WHAT YOU SHOULD DO:
Scan the data for "rates" and copy the lines it appears in.

START EXTRACTED ENTRIES

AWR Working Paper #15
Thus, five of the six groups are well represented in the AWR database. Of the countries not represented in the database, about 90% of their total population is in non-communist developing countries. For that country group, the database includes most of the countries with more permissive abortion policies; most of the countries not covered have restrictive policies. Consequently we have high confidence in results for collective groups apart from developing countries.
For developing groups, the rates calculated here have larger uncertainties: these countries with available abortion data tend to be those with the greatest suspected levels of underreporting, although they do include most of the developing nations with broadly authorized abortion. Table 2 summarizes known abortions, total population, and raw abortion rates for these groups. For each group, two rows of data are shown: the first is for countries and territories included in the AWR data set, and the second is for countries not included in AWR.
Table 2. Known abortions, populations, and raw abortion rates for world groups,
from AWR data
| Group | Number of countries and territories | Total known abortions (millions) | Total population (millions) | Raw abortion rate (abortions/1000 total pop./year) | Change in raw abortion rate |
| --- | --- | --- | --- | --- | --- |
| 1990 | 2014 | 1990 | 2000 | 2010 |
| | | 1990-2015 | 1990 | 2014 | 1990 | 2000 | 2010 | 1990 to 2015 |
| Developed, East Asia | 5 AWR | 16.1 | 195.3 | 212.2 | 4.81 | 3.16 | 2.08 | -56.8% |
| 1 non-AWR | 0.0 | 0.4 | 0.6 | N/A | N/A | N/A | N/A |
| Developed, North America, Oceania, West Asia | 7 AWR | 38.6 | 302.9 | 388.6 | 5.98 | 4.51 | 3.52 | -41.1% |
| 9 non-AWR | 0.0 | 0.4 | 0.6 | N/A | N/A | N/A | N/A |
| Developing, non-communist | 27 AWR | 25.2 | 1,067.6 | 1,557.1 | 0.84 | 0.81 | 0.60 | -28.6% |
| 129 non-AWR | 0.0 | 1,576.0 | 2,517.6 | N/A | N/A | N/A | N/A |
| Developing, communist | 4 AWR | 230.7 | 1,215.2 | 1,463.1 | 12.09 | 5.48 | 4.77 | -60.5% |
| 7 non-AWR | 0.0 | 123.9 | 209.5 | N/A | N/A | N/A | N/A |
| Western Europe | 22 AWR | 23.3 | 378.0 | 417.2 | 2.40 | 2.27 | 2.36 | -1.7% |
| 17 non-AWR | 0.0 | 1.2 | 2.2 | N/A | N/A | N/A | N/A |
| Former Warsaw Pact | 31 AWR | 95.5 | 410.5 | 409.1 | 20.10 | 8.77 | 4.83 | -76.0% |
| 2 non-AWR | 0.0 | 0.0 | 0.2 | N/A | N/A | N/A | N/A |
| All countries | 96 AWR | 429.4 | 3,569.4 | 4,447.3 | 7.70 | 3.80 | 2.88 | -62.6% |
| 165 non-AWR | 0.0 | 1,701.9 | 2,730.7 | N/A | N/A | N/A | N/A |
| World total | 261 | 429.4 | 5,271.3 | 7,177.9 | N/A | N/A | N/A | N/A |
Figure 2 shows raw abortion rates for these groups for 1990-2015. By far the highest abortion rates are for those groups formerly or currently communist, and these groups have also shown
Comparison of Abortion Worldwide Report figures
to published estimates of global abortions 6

END EXTRACTED ENTRIES

WORKED SOLUTION:
For developing groups, the rates calculated here have larger uncertainties: these countries with available abortion data tend to be those with the greatest suspected levels of underreporting, although they do include most of the developing nations with broadly authorized abortion. Table 2 summarizes known abortions, total population, and raw abortion rates for these groups. For each group, two rows of data are shown: the first is for countries and territories included in the AWR data set, and the second is for countries not included in AWR.
Table 2. Known abortions, populations, and raw abortion rates for world groups,
Figure 2 shows raw abortion rates for these groups for 1990-2015. By far the highest abortion rates are for those groups formerly or currently communist, and these groups have also shown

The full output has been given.